> _Task prompt_
Write out exactly the lines below that run from the one containing "left eye: (114, 53)" through the one containing "right elbow: (64, 124)", both included, with no other lines.

> _Supplied material_

• • •

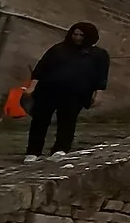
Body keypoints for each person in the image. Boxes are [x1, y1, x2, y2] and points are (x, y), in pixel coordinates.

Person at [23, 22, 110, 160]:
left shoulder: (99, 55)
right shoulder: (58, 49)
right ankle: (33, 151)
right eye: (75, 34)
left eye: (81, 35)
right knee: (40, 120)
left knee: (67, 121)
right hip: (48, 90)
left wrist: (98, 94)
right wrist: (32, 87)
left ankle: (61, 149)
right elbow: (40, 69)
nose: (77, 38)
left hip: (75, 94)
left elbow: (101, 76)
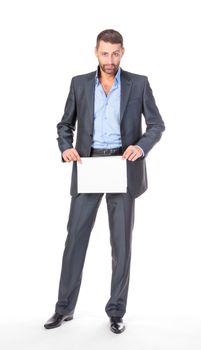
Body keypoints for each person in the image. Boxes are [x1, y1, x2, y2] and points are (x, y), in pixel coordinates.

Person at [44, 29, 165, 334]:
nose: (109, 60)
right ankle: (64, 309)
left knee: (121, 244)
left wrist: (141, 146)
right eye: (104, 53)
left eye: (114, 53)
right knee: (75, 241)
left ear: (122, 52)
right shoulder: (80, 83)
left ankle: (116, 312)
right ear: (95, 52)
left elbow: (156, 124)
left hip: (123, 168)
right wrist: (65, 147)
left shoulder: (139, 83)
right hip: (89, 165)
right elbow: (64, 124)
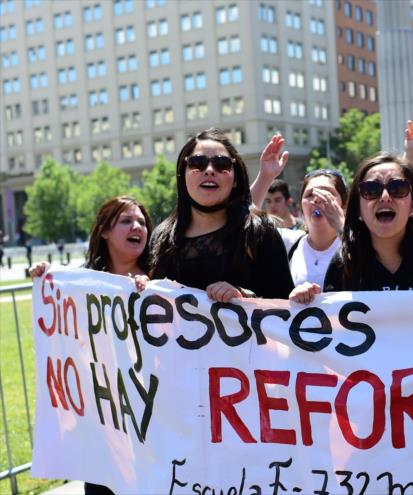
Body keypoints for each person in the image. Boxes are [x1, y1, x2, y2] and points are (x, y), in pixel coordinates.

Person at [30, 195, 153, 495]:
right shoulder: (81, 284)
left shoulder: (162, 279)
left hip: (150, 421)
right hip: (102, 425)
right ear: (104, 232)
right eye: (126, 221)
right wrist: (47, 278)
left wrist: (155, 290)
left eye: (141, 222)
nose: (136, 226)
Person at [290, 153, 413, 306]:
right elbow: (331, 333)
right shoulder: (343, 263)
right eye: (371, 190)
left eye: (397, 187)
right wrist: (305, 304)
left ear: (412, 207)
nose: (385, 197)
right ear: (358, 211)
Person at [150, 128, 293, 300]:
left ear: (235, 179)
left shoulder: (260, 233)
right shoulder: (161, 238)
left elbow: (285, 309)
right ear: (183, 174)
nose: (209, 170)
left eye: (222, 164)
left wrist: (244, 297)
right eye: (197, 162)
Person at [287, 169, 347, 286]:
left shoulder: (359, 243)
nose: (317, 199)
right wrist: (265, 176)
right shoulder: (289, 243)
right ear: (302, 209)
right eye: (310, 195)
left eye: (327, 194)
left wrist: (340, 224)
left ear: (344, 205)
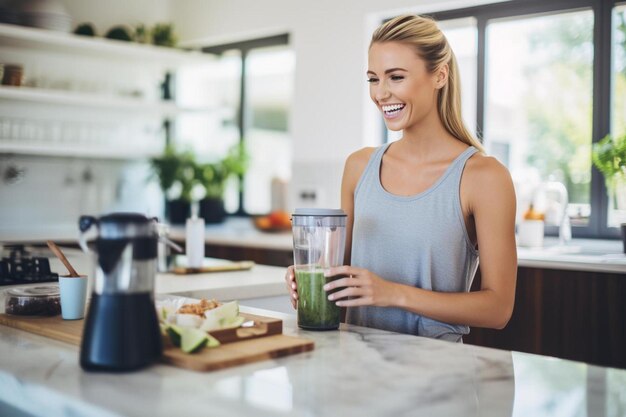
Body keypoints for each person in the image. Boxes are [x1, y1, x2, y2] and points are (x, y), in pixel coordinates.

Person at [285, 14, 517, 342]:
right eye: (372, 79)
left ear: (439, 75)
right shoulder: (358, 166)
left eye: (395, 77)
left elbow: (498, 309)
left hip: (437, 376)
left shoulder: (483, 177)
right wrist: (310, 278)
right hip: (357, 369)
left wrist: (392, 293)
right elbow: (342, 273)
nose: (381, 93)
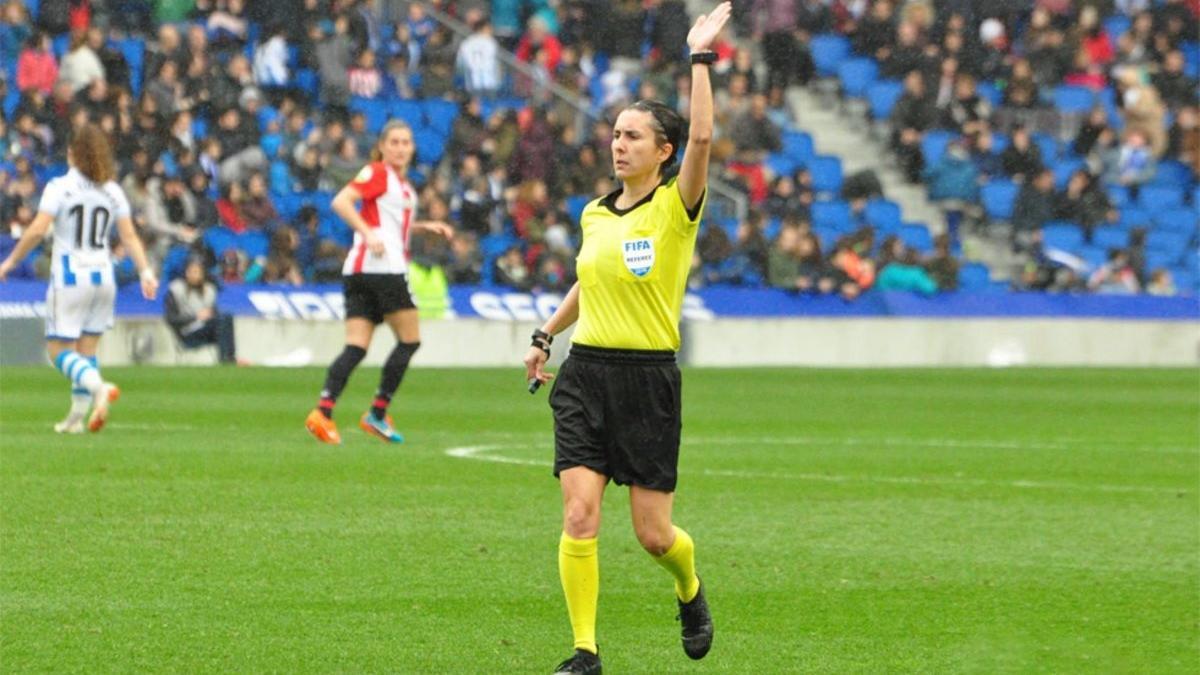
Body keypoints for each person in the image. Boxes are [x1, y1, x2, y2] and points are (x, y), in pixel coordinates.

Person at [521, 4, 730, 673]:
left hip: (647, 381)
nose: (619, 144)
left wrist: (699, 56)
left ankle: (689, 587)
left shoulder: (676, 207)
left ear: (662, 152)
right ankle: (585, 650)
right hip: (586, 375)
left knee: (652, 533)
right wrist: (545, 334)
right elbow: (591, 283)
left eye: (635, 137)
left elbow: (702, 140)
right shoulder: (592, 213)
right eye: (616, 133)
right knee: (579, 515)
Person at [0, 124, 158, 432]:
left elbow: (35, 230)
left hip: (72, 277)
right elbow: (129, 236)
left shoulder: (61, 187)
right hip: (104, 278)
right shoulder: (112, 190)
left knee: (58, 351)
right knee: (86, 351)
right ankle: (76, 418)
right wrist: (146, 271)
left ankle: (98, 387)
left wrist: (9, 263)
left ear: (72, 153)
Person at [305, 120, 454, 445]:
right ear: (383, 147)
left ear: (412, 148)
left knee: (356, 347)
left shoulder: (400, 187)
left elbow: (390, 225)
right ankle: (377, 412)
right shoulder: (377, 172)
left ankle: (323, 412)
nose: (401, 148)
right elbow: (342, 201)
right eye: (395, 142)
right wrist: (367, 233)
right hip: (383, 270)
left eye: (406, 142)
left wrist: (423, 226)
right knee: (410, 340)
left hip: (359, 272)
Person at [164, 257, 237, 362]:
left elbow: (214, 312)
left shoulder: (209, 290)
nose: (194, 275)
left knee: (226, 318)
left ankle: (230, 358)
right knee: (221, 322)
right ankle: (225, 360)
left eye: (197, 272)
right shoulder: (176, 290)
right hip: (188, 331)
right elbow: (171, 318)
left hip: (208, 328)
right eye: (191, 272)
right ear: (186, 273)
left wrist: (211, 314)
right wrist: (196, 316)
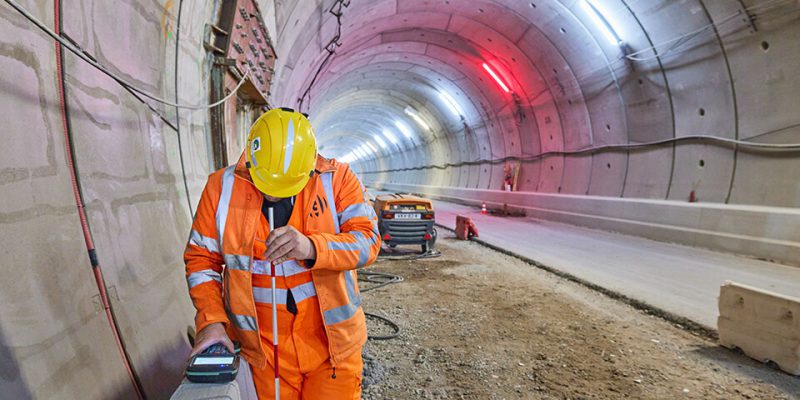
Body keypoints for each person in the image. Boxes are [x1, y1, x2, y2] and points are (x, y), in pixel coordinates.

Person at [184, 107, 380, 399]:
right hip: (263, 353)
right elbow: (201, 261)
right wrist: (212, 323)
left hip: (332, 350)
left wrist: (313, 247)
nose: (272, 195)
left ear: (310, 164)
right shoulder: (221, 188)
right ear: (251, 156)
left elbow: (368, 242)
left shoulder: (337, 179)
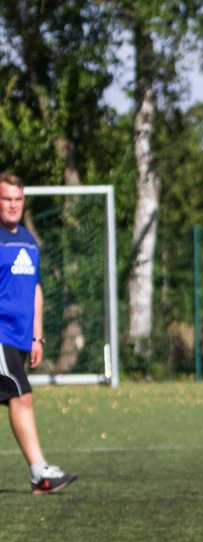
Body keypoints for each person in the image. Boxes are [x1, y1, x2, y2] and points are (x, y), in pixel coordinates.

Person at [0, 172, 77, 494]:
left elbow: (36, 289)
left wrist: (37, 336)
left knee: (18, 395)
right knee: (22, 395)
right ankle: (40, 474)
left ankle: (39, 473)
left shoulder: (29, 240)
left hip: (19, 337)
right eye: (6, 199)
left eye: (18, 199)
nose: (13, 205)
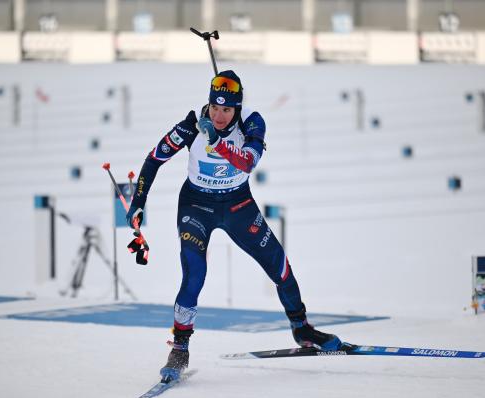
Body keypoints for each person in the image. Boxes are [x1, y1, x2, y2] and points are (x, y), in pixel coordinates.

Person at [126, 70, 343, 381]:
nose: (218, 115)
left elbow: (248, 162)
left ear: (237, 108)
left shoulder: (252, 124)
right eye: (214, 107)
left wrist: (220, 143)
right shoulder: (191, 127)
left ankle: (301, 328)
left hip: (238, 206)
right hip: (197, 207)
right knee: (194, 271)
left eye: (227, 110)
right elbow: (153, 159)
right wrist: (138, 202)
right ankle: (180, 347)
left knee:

• • •

> _Answer area_
left eye: (114, 53)
right knee: (75, 241)
left ear: (122, 52)
right shoulder: (80, 83)
left ankle: (116, 312)
right ear: (95, 52)
left elbow: (156, 124)
left hip: (123, 168)
right wrist: (65, 147)
left shoulder: (139, 83)
right hip: (89, 165)
right elbow: (64, 124)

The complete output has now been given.